TEXT BLOCK:
= = =

During the long run of Republican leadership, prior to the Great Depression, Corporate America and the Republicans had an agreement. Government would not regulate, and business would not be limited by checks and balances. Corporations were able to generate bigger profits at the expense of workers, consumers, the U.S. Treasury, and the U.S. economy. The big were gobbled up by the bigger, and the concept of arms length competition was illusory. Deregulation increased profits, but none of those profits trickled down to the workers. It was laissez-faire government at its worst.
Myths were created about corporations and capitalism. A few of those myths were that a publicly held corporation has no duty to the public except to maximize profits for its shareholders. In other words, ignore the fact that the corporation could never exist without the roads, law enforcement, court systems, and military that taxpayers provide the corporation so it can do business.
That myth ignored the billions of dollars the public spends every year on research and development that taxpayers dish out at universities through medical research, military research, agricultural research and hundreds of other areas where that corporation benefits from that research.
Fourteen years of deregulation has been profitable for Big Business, but not for the average American. In this time of unregulated, modern robber barons, for every $500 a corporate CEO makes, a worker makes $1. The average annual salary for a top corporate CEO is $15 million while the average median income for a US household has fallen $1,000 since 2001.
Listen carefully to the latest talking points from Mitch McConnell, Paul Ryan, or John Boehner and you will hear them telling you that more corporate freedom to do whatever the Hell they want is good for America – good for capitalism. Why would they still be trying to sell those disastrous ideas? Well, it’s because most Americans still don’t understand why they lost their homes, why they lost their jobs, why they are no longer members of America’s so-called middle class. Most Americans whose lives are in shambles have never stopped to figure out just how badly the Republican corporation machine trampled on them. To some degree that’s their own fault. It’s their fault because they never fought back. Many of them still don’t ask questions.
So this entire election cycle, we will see mega corporations spend billions selling that same old worn-out, failed theme to low-information voters – who still don’t have the good sense to figure out what happened to them the last time Republicans let corporations dominate American politics.
More than one million families have lost their homes to foreclosure because GOP government drank the Kool-Aid served up by the financial industry. That industry told Congress that if Congress would trim regulations, the financial industry would show how responsible they could be. So they showed us.

= = =

INFORMATION SHOWN:
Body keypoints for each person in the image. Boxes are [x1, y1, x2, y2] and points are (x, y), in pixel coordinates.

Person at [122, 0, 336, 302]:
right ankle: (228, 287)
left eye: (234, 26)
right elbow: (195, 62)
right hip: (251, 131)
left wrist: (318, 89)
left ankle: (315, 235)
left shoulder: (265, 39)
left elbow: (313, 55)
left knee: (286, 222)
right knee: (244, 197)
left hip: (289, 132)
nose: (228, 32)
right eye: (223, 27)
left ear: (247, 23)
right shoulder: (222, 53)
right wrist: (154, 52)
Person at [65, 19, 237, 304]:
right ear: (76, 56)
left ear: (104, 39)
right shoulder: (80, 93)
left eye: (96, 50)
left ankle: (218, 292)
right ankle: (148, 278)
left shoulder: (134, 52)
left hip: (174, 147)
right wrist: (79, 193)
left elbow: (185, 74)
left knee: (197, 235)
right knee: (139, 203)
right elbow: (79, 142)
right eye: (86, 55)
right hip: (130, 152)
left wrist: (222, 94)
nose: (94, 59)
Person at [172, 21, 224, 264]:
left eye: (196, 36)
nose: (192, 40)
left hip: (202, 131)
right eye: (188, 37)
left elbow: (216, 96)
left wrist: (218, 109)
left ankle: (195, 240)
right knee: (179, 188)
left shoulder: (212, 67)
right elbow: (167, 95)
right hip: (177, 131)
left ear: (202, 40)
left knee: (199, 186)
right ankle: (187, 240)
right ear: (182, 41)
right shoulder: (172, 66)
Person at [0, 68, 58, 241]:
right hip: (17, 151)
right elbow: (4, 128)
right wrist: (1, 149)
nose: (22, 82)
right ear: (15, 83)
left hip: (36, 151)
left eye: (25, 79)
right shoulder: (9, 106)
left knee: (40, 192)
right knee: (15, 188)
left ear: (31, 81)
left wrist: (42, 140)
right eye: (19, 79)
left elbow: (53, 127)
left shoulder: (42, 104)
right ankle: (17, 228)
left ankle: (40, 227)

= = =

YOUR TASKS:
1. In the essay on corporate deregulation, what is the average annual salary for a top corporate CEO?
2. From the essay on corporate deregulation, pull out everything from "Listen carefully to" down to "don’t ask questions.", word for word.

TASK RESPONSES:
1. $15 million

2.
Listen carefully to the latest talking points from Mitch McConnell, Paul Ryan, or John Boehner and you will hear them telling you that more corporate freedom to do whatever the Hell they want is good for America – good for capitalism. Why would they still be trying to sell those disastrous ideas? Well, it’s because most Americans still don’t understand why they lost their homes, why they lost their jobs, why they are no longer members of America’s so-called middle class. Most Americans whose lives are in shambles have never stopped to figure out just how badly the Republican corporation machine trampled on them. To some degree that’s their own fault. It’s their fault because they never fought back. Many of them still don’t ask questions.